● EXTRACTED TEXT:
• • • •
Karishma’s mother echoes these fears:

“I incurred a debt of Rs 1.5 lakh for my first delivery.” The new scheme that paid her back within 15 days for her second delivery is definitely a much-needed respite. But millions like her will still have to endure India’s pathetic public health infrastructure and the tedious implementation of health insurance schemes. And both are interrelated.

Health insurance schemes in India
The health insurance sector has been gradually outsourced to the private sector
  • 1948 | The first Employee and State Insurance Act was passed.
  • 1954 | Central Central Government Health Scheme (CGHS) is launched.
  • 1972 | The General Insurance Business Act 1972 was passed to set up the General Insurance. In 1973, General Insurance was nationalised and the government consolidated 107 insurers under four companies.
  • 1986 | These companies started the Mediclaim policies for government sector companies.
• • • •
● RECORDS SUPPLIED:
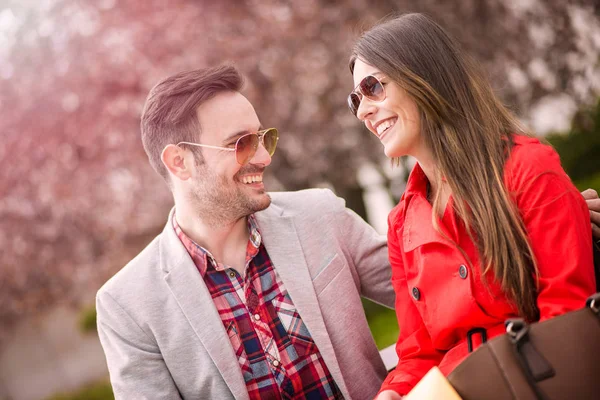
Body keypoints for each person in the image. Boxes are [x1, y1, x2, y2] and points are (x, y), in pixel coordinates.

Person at [96, 65, 396, 399]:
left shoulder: (321, 215)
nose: (265, 157)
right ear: (180, 162)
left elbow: (432, 288)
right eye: (242, 143)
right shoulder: (126, 305)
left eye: (263, 139)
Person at [347, 13, 598, 399]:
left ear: (424, 76)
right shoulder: (401, 223)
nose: (363, 110)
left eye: (372, 87)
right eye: (356, 99)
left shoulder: (527, 168)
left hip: (536, 382)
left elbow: (567, 313)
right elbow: (418, 352)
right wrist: (393, 393)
• • • •
● ACTION ITEM:
Pick up the excerpt on health insurance in India right after its final line and continue it. The records play no part in this work.

● TASK RESPONSE:
  • 1999 | Insurance Regulatory Development Authority Bill passed. This bill opened the sector to private and foreign companies.
  • 2007 | Andhra Pradesh introduced Rajiv Aarogyasri Health Insurance Scheme.
  • 2008 | National Health Insurance Programme or Rashtriya Swasthya Bima Yojana (RSBY) was launched. Kerala too launched the Comprehensive Health Insurance Scheme on the lines of RSBY.
  • 2009 | In Tamil Nadu, the Chief Minister Kalaignar Insurance Scheme for life saving treatments was launched, which was later renamed as the Chief Minister's Comprehensive Health Insurance Scheme in 2012.
  • 2009 | Karantaka launched Vajpayee Arogya Shree Scheme.
  • 2012 | Gujarat launched the Mukhyamantri Amrutam Yojna. The same year, Rajiv Gandhi Jeevandayee Arogya Yojana was launched in Maharashtra. It was renamed as Mahatma Jyotiba Phule Jan Arogya Yojana in 2017.
  • 2015 | Rajasthan launches Bhamashah Health Insurance Scheme.
  • 2016 | The Rashtriya Swasthya Suraksha Yojna is announced, but never implemented.
  • 2018 | Pradhan Mantri Jan Arogya Yojana launched.


The road to privatisation of healthcare
Providing healthcare access too has moved to the private sector
  • 1946 | A committee headed by Sir Joseph William Bhore proposed a National Health Service which would provide universal coverage to the entire population free of charge through a comprehensive state-run salaried health service. This has been termed as the most comprehensive plan document.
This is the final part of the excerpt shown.